§ RECORDS SHOWN
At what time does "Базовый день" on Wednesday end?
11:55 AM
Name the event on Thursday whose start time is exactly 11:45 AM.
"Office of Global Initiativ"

--

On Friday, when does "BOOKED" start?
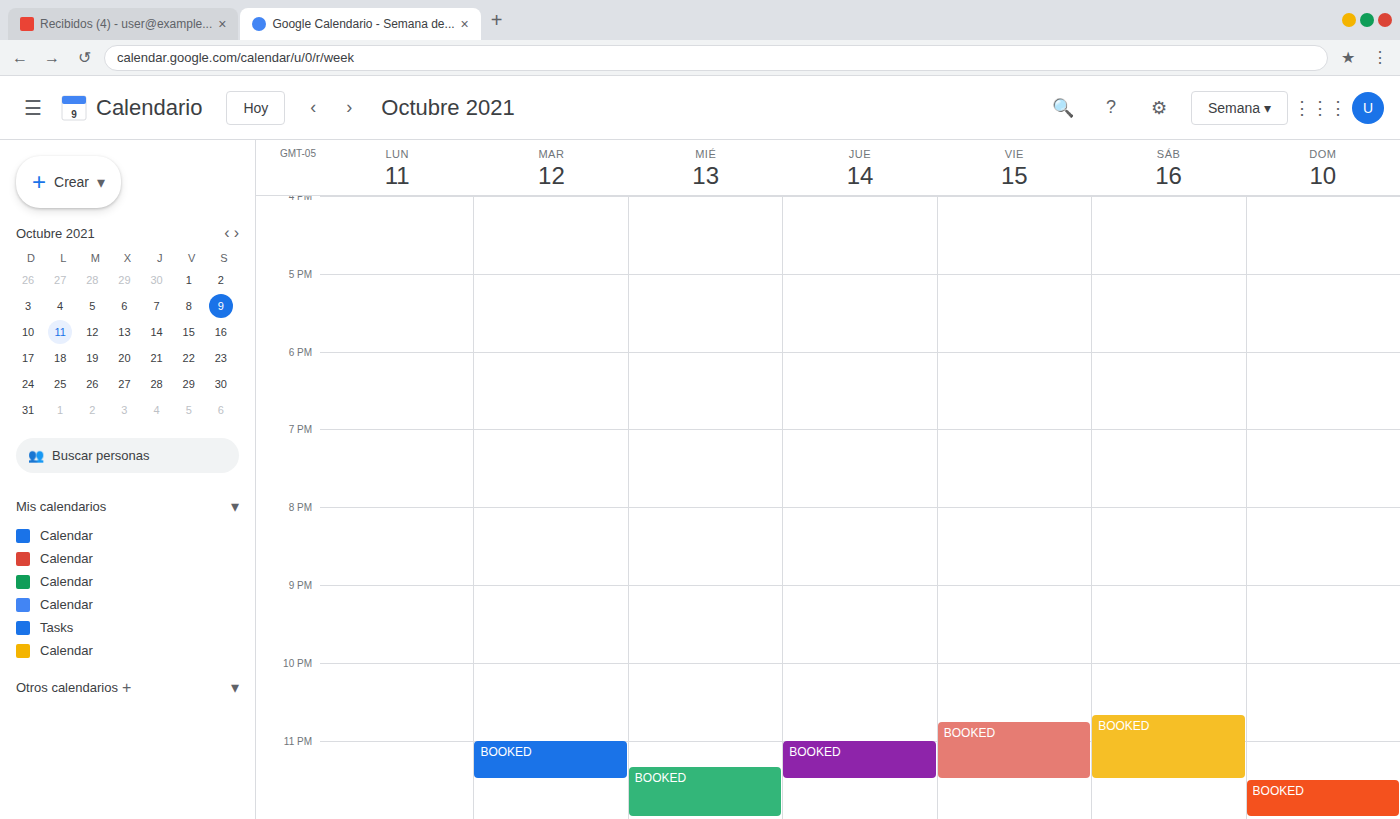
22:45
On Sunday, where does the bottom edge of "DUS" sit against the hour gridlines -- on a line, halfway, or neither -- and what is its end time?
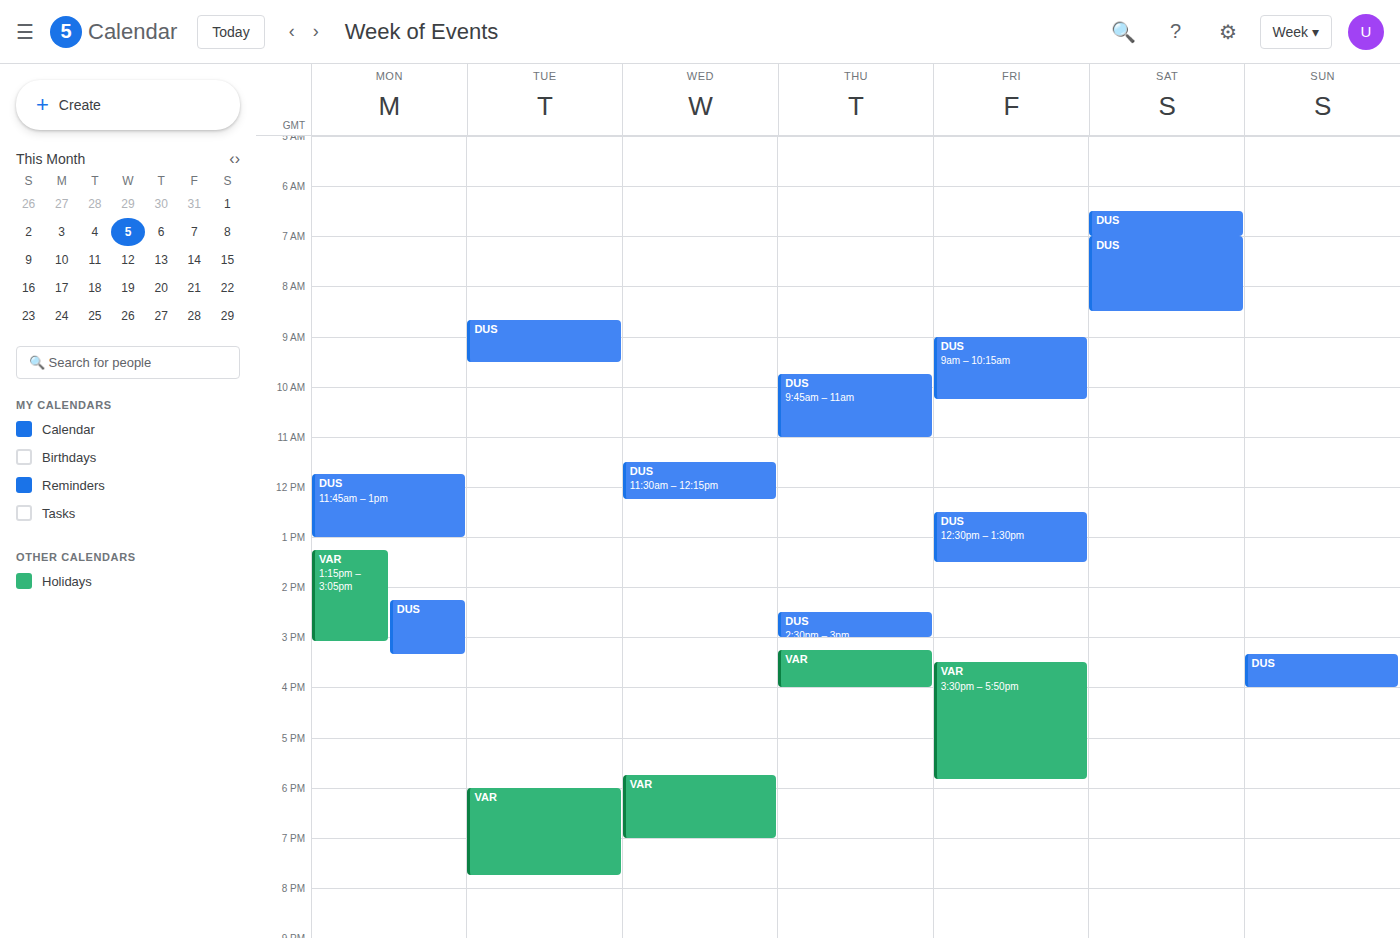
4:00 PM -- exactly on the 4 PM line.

§ DIRECTION
Can you gather every line of the material above that contains the word "start"?

§ TASK ANSWER
Name the event on Thursday whose start time is exactly 11:45 AM.
On Friday, when does "BOOKED" start?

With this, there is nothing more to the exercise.